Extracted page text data
((

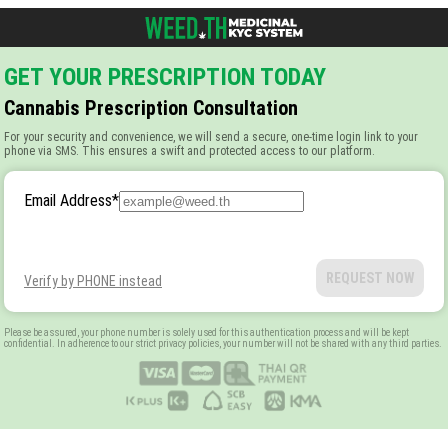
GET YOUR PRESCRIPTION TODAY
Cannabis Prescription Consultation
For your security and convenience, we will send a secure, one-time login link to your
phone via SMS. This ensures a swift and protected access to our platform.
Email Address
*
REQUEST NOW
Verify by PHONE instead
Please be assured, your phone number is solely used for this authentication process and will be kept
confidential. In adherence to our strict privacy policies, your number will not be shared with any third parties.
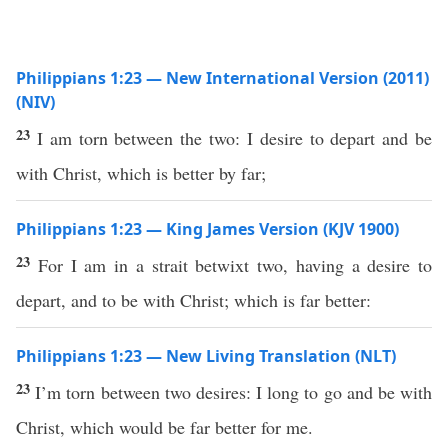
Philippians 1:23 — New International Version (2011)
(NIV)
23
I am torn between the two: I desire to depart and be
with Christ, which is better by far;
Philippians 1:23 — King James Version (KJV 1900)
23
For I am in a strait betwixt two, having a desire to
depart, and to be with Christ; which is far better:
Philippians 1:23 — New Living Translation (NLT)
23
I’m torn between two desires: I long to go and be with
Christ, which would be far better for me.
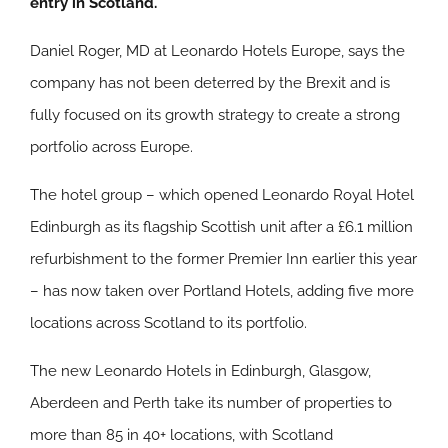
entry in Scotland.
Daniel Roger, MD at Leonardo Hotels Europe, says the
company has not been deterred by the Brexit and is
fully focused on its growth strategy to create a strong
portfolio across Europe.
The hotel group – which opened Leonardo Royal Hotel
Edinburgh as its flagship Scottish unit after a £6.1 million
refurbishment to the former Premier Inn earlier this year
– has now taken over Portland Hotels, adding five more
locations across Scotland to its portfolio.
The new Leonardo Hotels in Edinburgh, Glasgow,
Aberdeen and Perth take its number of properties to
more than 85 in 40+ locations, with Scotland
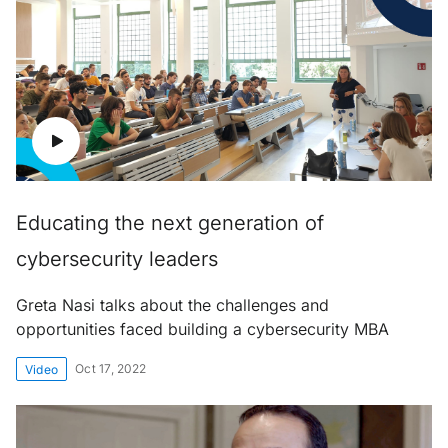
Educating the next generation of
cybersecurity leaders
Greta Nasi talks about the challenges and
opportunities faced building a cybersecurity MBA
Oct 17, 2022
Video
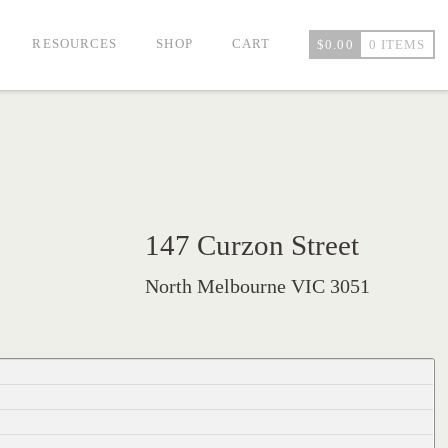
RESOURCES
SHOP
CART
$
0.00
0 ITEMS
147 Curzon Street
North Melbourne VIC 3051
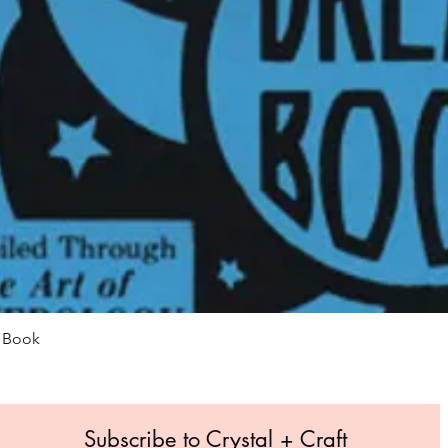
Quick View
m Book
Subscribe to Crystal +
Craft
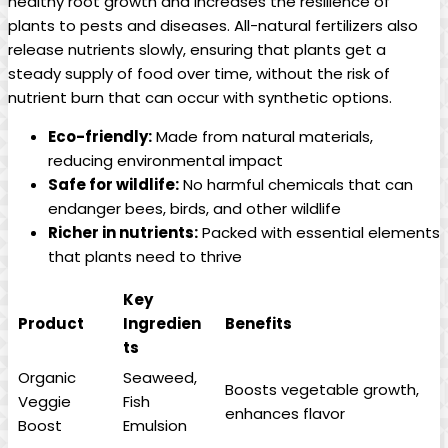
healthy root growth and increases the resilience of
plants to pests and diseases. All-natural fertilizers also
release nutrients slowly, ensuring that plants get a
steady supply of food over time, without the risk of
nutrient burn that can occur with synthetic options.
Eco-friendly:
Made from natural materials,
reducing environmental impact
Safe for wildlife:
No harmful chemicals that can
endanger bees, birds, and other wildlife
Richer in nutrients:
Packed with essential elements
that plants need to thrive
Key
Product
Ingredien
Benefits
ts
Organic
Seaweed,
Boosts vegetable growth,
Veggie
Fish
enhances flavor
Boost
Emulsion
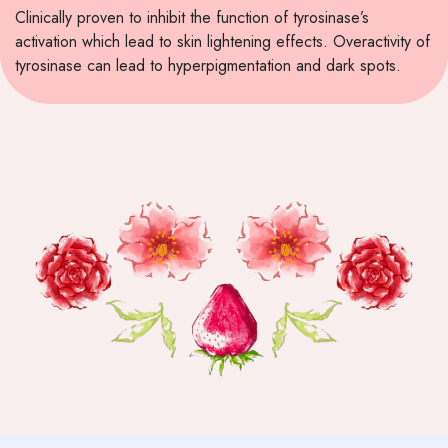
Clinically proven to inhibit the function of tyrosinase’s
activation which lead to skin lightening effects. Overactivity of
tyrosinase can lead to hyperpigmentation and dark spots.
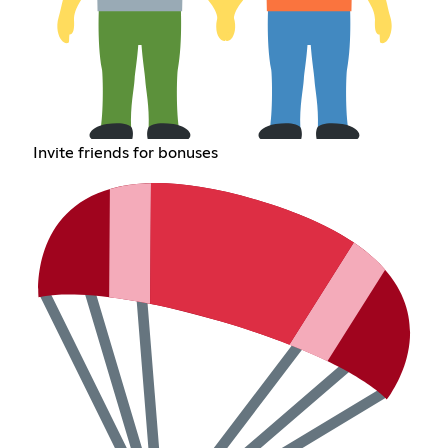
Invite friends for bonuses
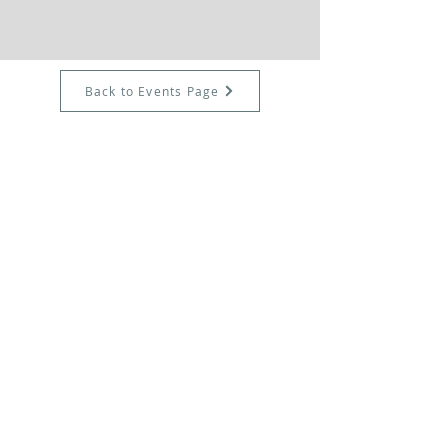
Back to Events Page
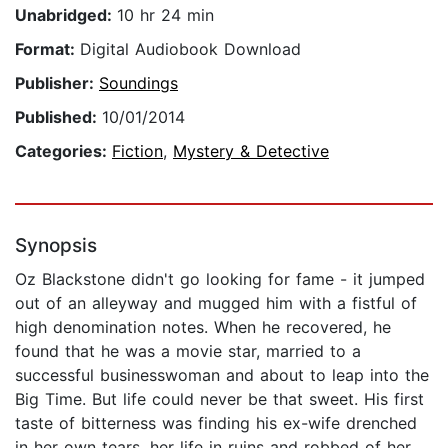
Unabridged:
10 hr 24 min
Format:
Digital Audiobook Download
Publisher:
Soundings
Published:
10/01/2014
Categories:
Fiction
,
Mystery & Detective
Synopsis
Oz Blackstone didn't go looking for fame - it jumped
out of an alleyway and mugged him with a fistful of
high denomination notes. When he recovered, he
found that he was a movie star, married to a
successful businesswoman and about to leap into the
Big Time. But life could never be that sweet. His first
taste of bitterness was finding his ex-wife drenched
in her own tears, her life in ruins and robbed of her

))
((

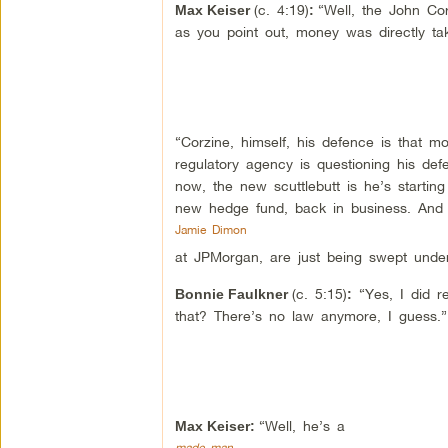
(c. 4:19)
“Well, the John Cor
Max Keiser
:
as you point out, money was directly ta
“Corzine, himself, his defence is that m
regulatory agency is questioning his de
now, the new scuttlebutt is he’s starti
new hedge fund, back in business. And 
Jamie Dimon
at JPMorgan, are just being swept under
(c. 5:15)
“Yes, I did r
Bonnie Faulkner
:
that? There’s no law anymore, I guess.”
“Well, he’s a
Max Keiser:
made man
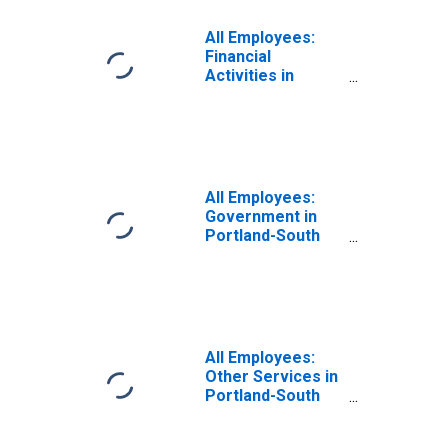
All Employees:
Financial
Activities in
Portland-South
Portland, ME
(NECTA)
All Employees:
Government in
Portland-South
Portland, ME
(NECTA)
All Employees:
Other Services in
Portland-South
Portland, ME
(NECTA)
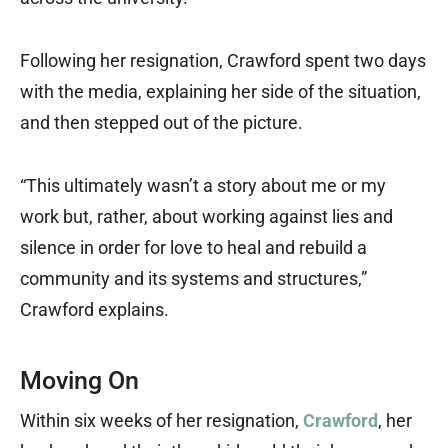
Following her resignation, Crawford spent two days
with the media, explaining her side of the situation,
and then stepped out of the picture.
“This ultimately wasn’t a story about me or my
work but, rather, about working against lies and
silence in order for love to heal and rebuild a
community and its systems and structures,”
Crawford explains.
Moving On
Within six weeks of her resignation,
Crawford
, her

))

Task to carry out: In the entries above, one line contains "GET YOUR PRESCRIPTION TODAY" and another contains "Please be assured, your". Reproduce exactly those two lines and the lines between them, nothing else.

Finished task:
GET YOUR PRESCRIPTION TODAY
Cannabis Prescription Consultation
For your security and convenience, we will send a secure, one-time login link to your
phone via SMS. This ensures a swift and protected access to our platform.
Email Address
*
REQUEST NOW
Verify by PHONE instead
Please be assured, your phone number is solely used for this authentication process and will be kept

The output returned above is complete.